#### Exercise tasks
A. Could you quote the speech interaction technology text word for word, everything from "Speech Interaction Technology" down to "authentication, and processing."?
B. Using the speech interaction technology text, can you answer these?
(i) What type of environment does it name as a particular area of interest?
(ii) What useful application does it give as one made possible by improved speech technology?
(iii) Which categories of information from speech signals does it list for disentanglement?
C. Can you carry on the speech interaction technology text from the point where it stops?

#### Selected passage
※ ※ ※

Department of Information and Communications Engineering

Speech Interaction Technology

Our goal is to improve spoken interaction, in applications such as telecommunication and speech interfaces. We develop methods which are efficient and sustainable with respect to resources and provide high sound quality and intuitive interaction while simultaneously retaining the privacy and trust of users. A particular area of interest is environments where multiple people interact with multiple devices, which requires advanced methods for communication, authentication, and processing.

The performance of speech technology has improved rapidly in the recent decade and made possible many useful applications such as personal voice assistants. Technology-led advancement, however, also creates new needs and risks; The improved capabilities of speech services increasingly expose users to threats to their privacy. Black-box technologies can make unethical choices without the users’ or service providers’ awareness. How can users ever trust such technologies?

We research and aim to develop speech technologies that are privacy-preserving, secure, explainable, inclusive as well as trustworthy, and evoke the corresponding level of trust in users. We work in particular on:

Disentangelement of information categories from speech signals such as phonetic information, style, affect, and the speaker's physical identity. The desired level of privacy can then be enforced individually for each category of information.
Frameworks for explainability and theoretical proofs of privacy.
Experience/perception of privacy and user-interface design; We need to understand how people experience privacy to design systems that respect and support the users’ boundaries, needs and preferences.

※ ※ ※

#### Material provided
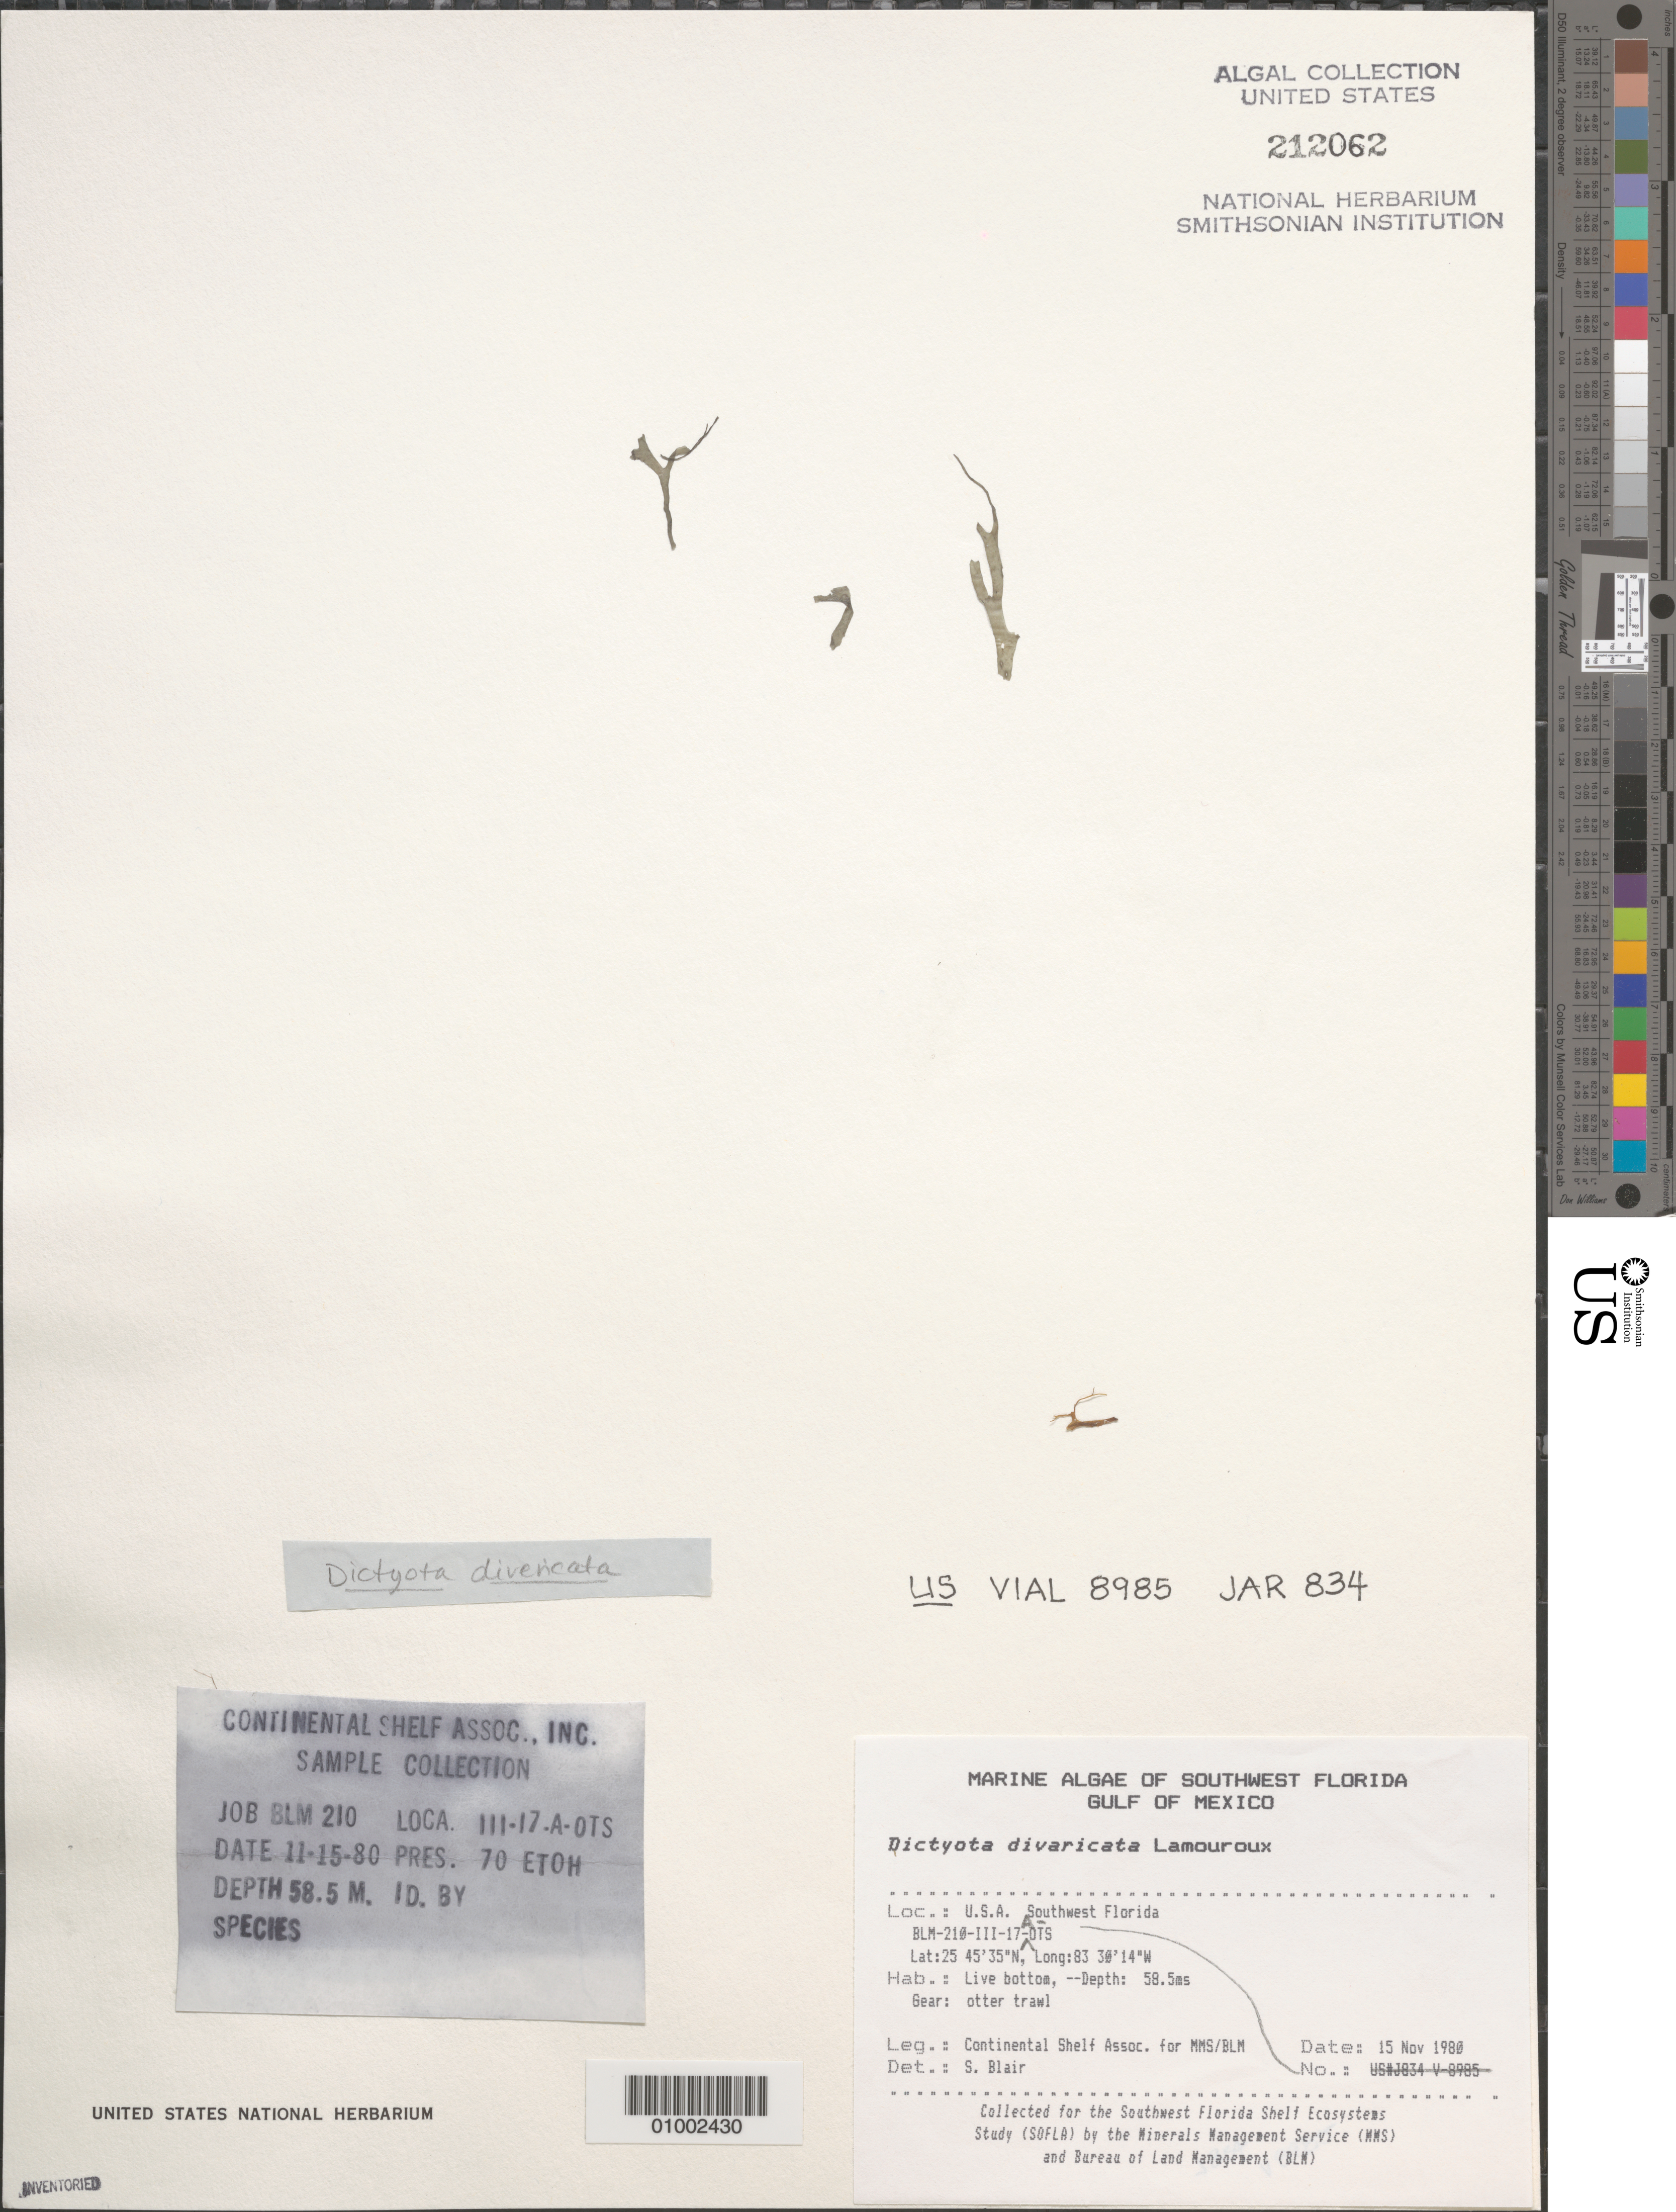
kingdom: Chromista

※ ※ ※

#### Answers to the problems
A.
Speech Interaction Technology

Our goal is to improve spoken interaction, in applications such as telecommunication and speech interfaces. We develop methods which are efficient and sustainable with respect to resources and provide high sound quality and intuitive interaction while simultaneously retaining the privacy and trust of users. A particular area of interest is environments where multiple people interact with multiple devices, which requires advanced methods for communication, authentication, and processing.

B.
(i) Environments where multiple people interact with multiple devices.
(ii) Personal voice assistants.
(iii) Phonetic information, style, affect, and the speaker's physical identity.

C.
Inclusivity and equality in speech technology; the performance of speech technology should not depend on the users’ background, such as their affiliation to groups of gender, religion, education, ethnicity, politics, age, physiological properties, etc. We need methodologies for the development of speech technologies that ensure performance for all populations. A central challenge here is that we cannot always know in advance which population categories exist and, often it is unethical to label speakers into groups, such as those based on their gender identity. Methodologies thus must be blind to the labels of minority groups but simultaneously equitable for all.

A part of this research is funded by a research grant from the Strategic Research Council of the Academy of Finland, project “Trust-M: Designing Inclusive & Trustworthy Digital Public Services for Migrants in Finland”.

Parts of this work are associated with the ISCA Special Interest Group “Security and Privacy in Speech Communication” (ISCA SIG SPSC).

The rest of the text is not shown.